◆ Text excerpt
[Start of Attachment]
Recently, she transformed her collection into a custom-built wall of trunks, many of them holding the other treasures and knick-knacks she collects, such as buttons, yarn and old photographs.
“Oh my gosh, I use it almost every day and I’m so happy,” Rose said.
The wall isn’t just for storage; she hides surprises in some of the cases for her grandchildren, and a local musician used it as a background for a music video. Rose says she was the inspiration for the lyrics of a song called Girl with 1,000 Suitcases by Daniel Davies.
The rise of thrift
A recent report by ThredUp predicts that second-hand commerce is expected to grow by 127 per cent by 2026, with North America leading it. Technology and online marketplaces, such as Facebook Marketplace and Etsy, are a huge part of the surge, with the report noting that 70 per cent of consumers surveyed said it’s now easier to shop second-hand than it was five years ago.
White, of the University of British Columbia, says there’s definitely an uptick in consumer interest in vintage items. She says she believes the pandemic left some people seeking out comforts.
“People who were experiencing a great deal of stress and uncertainty are now seeking comfort and a sense of nostalgia. For some age cohorts, items purchased (think records, action figures, comic books, classic cars, vintage décor pieces) can remind them of times past,” she said.
“While buying second-hand items might have historically been associated with some degree of stigma, right now this is not the case.”
The pandemic also contributed in a more practical way to the rise of vintage, says Kristina Urquhart, editor and publisher of The Vintage Seeker, a Canadian magazine for vintage and antique sellers and thrifters.
“We had a lot of people sitting at home, wanting to redecorate, and shopping online as a result of all the closures. Simultaneously we also had a lot of people wanting to clear out items from their home, so they started to sell,” Urquhart said.
“The buying pool grew, and so did the selling pool.”
Ashlee Mueller, who owns Lemon’s Loot, an e-commerce vintage shop based in Kingston, Ont., says sales are so good that she was able to make this former side gig her full-time job. Mueller, 31, frequents auction sites, vintage markets and thrift shops from Ottawa to Toronto to find the treasures she resells online.
Her most popular items are brass trinkets and brass candlestick holders, which she notes are currently very trendy as wedding decor. Mueller says she also has clients who decorate hotels with her items, and has sold some items to clothing retailer Aritzia to use in their window displays.
[End of Attachment]
[Data items]
[Start of Attachment]
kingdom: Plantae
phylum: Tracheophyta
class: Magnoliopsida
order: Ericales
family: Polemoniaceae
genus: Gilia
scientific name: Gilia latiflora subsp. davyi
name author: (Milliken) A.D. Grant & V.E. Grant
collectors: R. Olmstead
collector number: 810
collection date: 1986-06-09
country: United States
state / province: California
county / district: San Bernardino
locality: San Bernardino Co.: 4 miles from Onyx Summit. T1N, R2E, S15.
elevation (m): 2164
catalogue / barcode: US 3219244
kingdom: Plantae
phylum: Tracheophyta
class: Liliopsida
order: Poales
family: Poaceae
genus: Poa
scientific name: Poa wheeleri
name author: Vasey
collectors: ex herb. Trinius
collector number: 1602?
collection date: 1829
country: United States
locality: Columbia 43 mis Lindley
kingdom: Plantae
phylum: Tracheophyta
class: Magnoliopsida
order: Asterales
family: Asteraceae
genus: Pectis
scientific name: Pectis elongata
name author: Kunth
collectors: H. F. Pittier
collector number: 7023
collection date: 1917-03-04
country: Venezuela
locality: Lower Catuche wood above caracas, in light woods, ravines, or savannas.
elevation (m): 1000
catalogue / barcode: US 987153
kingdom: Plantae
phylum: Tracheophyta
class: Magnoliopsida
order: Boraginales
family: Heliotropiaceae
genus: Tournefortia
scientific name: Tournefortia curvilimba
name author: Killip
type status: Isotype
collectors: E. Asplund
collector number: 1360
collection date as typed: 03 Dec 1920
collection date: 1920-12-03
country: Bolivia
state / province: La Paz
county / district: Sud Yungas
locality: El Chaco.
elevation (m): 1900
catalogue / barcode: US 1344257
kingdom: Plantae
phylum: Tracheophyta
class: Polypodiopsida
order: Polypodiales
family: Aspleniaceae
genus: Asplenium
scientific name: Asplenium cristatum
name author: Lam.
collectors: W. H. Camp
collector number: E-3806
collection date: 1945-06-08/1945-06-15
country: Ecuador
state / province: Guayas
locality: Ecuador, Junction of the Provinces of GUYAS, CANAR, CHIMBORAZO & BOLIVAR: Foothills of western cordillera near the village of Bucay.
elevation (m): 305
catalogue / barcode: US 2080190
[End of Attachment]
◆ Exercise instructions
1. List the example items that the White quote in the vintage-shopping excerpt gives as purchases that can remind some age cohorts of times past.
2. Extract the passage of the vintage-shopping excerpt from "Ashlee Mueller, who" up to and including "their window displays.".
3. By how much does the ThredUp report in the vintage-shopping excerpt expect second-hand commerce to grow by 2026?

◆ Task results
1. records, action figures, comic books, classic cars, vintage décor pieces

2.
Ashlee Mueller, who owns Lemon’s Loot, an e-commerce vintage shop based in Kingston, Ont., says sales are so good that she was able to make this former side gig her full-time job. Mueller, 31, frequents auction sites, vintage markets and thrift shops from Ottawa to Toronto to find the treasures she resells online.
Her most popular items are brass trinkets and brass candlestick holders, which she notes are currently very trendy as wedding decor. Mueller says she also has clients who decorate hotels with her items, and has sold some items to clothing retailer Aritzia to use in their window displays.

3. 127 percent